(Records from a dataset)
*** Begin section ***

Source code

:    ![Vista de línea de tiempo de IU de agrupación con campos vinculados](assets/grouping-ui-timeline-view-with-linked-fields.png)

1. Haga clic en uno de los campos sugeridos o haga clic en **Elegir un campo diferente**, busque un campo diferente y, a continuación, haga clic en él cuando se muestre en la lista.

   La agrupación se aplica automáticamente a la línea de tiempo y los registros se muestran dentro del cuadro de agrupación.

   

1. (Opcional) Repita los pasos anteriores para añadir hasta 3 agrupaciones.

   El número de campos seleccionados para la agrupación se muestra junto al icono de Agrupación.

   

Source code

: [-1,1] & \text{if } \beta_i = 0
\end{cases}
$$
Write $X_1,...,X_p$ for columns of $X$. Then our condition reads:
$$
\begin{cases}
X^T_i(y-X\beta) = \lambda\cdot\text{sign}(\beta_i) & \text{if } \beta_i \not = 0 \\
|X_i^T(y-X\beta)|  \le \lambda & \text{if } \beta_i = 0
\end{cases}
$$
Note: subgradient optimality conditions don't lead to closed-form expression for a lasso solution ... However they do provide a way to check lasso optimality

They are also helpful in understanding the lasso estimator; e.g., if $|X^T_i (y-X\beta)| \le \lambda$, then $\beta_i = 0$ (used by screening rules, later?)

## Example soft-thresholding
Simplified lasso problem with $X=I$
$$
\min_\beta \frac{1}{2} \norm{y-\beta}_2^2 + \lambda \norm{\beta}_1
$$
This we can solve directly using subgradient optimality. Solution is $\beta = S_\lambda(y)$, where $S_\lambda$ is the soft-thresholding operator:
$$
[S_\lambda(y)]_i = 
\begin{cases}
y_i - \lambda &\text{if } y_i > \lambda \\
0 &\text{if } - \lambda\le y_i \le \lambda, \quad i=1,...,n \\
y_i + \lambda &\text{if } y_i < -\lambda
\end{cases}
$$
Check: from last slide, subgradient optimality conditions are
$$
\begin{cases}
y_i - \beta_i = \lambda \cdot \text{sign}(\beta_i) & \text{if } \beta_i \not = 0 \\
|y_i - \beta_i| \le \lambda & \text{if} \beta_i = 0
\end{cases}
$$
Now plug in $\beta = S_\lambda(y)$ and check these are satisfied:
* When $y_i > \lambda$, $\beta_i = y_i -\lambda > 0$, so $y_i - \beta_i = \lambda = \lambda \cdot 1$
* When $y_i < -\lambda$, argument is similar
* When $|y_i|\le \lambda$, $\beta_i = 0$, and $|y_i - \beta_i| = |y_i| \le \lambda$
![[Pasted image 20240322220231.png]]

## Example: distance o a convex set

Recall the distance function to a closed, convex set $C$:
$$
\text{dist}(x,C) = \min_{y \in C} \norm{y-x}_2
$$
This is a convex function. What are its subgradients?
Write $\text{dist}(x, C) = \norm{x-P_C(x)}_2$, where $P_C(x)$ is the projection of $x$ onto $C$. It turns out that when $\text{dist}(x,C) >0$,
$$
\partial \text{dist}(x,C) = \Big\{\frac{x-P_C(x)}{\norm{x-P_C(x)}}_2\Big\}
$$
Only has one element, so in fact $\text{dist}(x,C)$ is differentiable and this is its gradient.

*** End section ***

# EXERCISE PROMPT
Repeat the whole of the data above exactly as it appears.

# TASK RESPONSE
Source code

:    ![Vista de línea de tiempo de IU de agrupación con campos vinculados](assets/grouping-ui-timeline-view-with-linked-fields.png)

1. Haga clic en uno de los campos sugeridos o haga clic en **Elegir un campo diferente**, busque un campo diferente y, a continuación, haga clic en él cuando se muestre en la lista.

   La agrupación se aplica automáticamente a la línea de tiempo y los registros se muestran dentro del cuadro de agrupación.

   

1. (Opcional) Repita los pasos anteriores para añadir hasta 3 agrupaciones.

   El número de campos seleccionados para la agrupación se muestra junto al icono de Agrupación.

   

Source code

: [-1,1] & \text{if } \beta_i = 0
\end{cases}
$$
Write $X_1,...,X_p$ for columns of $X$. Then our condition reads:
$$
\begin{cases}
X^T_i(y-X\beta) = \lambda\cdot\text{sign}(\beta_i) & \text{if } \beta_i \not = 0 \\
|X_i^T(y-X\beta)|  \le \lambda & \text{if } \beta_i = 0
\end{cases}
$$
Note: subgradient optimality conditions don't lead to closed-form expression for a lasso solution ... However they do provide a way to check lasso optimality

They are also helpful in understanding the lasso estimator; e.g., if $|X^T_i (y-X\beta)| \le \lambda$, then $\beta_i = 0$ (used by screening rules, later?)

## Example soft-thresholding
Simplified lasso problem with $X=I$
$$
\min_\beta \frac{1}{2} \norm{y-\beta}_2^2 + \lambda \norm{\beta}_1
$$
This we can solve directly using subgradient optimality. Solution is $\beta = S_\lambda(y)$, where $S_\lambda$ is the soft-thresholding operator:
$$
[S_\lambda(y)]_i = 
\begin{cases}
y_i - \lambda &\text{if } y_i > \lambda \\
0 &\text{if } - \lambda\le y_i \le \lambda, \quad i=1,...,n \\
y_i + \lambda &\text{if } y_i < -\lambda
\end{cases}
$$
Check: from last slide, subgradient optimality conditions are
$$
\begin{cases}
y_i - \beta_i = \lambda \cdot \text{sign}(\beta_i) & \text{if } \beta_i \not = 0 \\
|y_i - \beta_i| \le \lambda & \text{if} \beta_i = 0
\end{cases}
$$
Now plug in $\beta = S_\lambda(y)$ and check these are satisfied:
* When $y_i > \lambda$, $\beta_i = y_i -\lambda > 0$, so $y_i - \beta_i = \lambda = \lambda \cdot 1$
* When $y_i < -\lambda$, argument is similar
* When $|y_i|\le \lambda$, $\beta_i = 0$, and $|y_i - \beta_i| = |y_i| \le \lambda$
![[Pasted image 20240322220231.png]]

## Example: distance o a convex set

Recall the distance function to a closed, convex set $C$:
$$
\text{dist}(x,C) = \min_{y \in C} \norm{y-x}_2
$$
This is a convex function. What are its subgradients?
Write $\text{dist}(x, C) = \norm{x-P_C(x)}_2$, where $P_C(x)$ is the projection of $x$ onto $C$. It turns out that when $\text{dist}(x,C) >0$,
$$
\partial \text{dist}(x,C) = \Big\{\frac{x-P_C(x)}{\norm{x-P_C(x)}}_2\Big\}
$$
Only has one element, so in fact $\text{dist}(x,C)$ is differentiable and this is its gradient.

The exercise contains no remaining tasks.